_Extract_

Manage very remote services with SCOM
We're delighted to welcome Lior Armiev. Lior is a cloud monitoring and automation specialist, who works as a Technical Manager at Cloud Valley. Cloud Valley are a Managed Service Provider in Israel and they're a Cloud Partner of Microsoft Israel. Through his work with monitoring solutions, Lior has written a helpful blog on managing very remote services with SCOM. Read on to find out more. As always, we encourage you to check out his blog and original post.
Manage very remote services with SCOM
Lior Armiev
We all know that SCOM agents are installed on almost all the servers in the organization, right?
And if you need to restart a service on a remote server what do you do? And if its behind a Firewall in a DMZ?
In old days you used to open VMM/vSphere and connect to the server console or use MSTSC to the remote server to restart/start a service.
Connect no more!
If you have SCOM we can use the fact that SCOM can run remote tasks without any network constraints.
My solution:
I created a website API that can be used in SquaredUp (A must if you have SCOM) or as a standalone website in order to admin your services.
What does it do?
- Using a simple link, you will get a list of all the services on a machine
- Any Server is accessible – if you have an Agent on it you can control it
- Start/Stop any services without any RDP/Remote commands/MSTSC
- You can filter the output to your needs
- Permission-based; All of the tasks run under Windows logged in user permission so if you are not configured – you won’t do any damage.

_Data records_
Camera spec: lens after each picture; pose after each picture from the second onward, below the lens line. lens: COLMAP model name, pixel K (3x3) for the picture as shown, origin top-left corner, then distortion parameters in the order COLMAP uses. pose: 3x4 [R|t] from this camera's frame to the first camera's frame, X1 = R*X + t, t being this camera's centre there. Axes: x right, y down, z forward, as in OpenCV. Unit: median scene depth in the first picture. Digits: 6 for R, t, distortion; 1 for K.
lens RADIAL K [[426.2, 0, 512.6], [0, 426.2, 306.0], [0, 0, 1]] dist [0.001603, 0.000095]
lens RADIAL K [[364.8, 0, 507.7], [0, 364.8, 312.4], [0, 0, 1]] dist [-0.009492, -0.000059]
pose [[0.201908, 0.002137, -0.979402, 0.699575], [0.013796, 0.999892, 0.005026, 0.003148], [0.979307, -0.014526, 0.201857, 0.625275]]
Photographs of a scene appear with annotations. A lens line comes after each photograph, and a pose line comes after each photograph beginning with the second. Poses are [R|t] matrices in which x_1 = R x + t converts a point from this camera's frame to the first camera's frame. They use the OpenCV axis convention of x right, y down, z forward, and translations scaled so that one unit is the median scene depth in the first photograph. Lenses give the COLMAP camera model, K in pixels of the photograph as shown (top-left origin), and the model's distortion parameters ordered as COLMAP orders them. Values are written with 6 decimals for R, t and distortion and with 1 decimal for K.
==
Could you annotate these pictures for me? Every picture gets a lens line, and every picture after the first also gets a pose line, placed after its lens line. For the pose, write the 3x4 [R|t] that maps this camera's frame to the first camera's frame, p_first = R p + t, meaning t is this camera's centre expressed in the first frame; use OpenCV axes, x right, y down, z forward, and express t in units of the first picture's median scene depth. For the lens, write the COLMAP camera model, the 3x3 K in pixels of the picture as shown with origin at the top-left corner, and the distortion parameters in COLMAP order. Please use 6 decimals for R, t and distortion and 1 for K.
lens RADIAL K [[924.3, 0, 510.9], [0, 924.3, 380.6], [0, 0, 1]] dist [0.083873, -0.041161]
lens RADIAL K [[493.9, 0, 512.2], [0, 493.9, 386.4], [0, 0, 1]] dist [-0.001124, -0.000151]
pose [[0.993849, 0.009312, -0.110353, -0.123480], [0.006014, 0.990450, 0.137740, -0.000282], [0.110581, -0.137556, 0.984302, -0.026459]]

_Activity_
Reproduce, word for word, the post above about managing very remote services with SCOM, from its title to the final bullet point.

_Expected answer_
Manage very remote services with SCOM
We're delighted to welcome Lior Armiev. Lior is a cloud monitoring and automation specialist, who works as a Technical Manager at Cloud Valley. Cloud Valley are a Managed Service Provider in Israel and they're a Cloud Partner of Microsoft Israel. Through his work with monitoring solutions, Lior has written a helpful blog on managing very remote services with SCOM. Read on to find out more. As always, we encourage you to check out his blog and original post.
Manage very remote services with SCOM
Lior Armiev
We all know that SCOM agents are installed on almost all the servers in the organization, right?
And if you need to restart a service on a remote server what do you do? And if its behind a Firewall in a DMZ?
In old days you used to open VMM/vSphere and connect to the server console or use MSTSC to the remote server to restart/start a service.
Connect no more!
If you have SCOM we can use the fact that SCOM can run remote tasks without any network constraints.
My solution:
I created a website API that can be used in SquaredUp (A must if you have SCOM) or as a standalone website in order to admin your services.
What does it do?
- Using a simple link, you will get a list of all the services on a machine
- Any Server is accessible – if you have an Agent on it you can control it
- Start/Stop any services without any RDP/Remote commands/MSTSC
- You can filter the output to your needs
- Permission-based; All of the tasks run under Windows logged in user permission so if you are not configured – you won’t do any damage.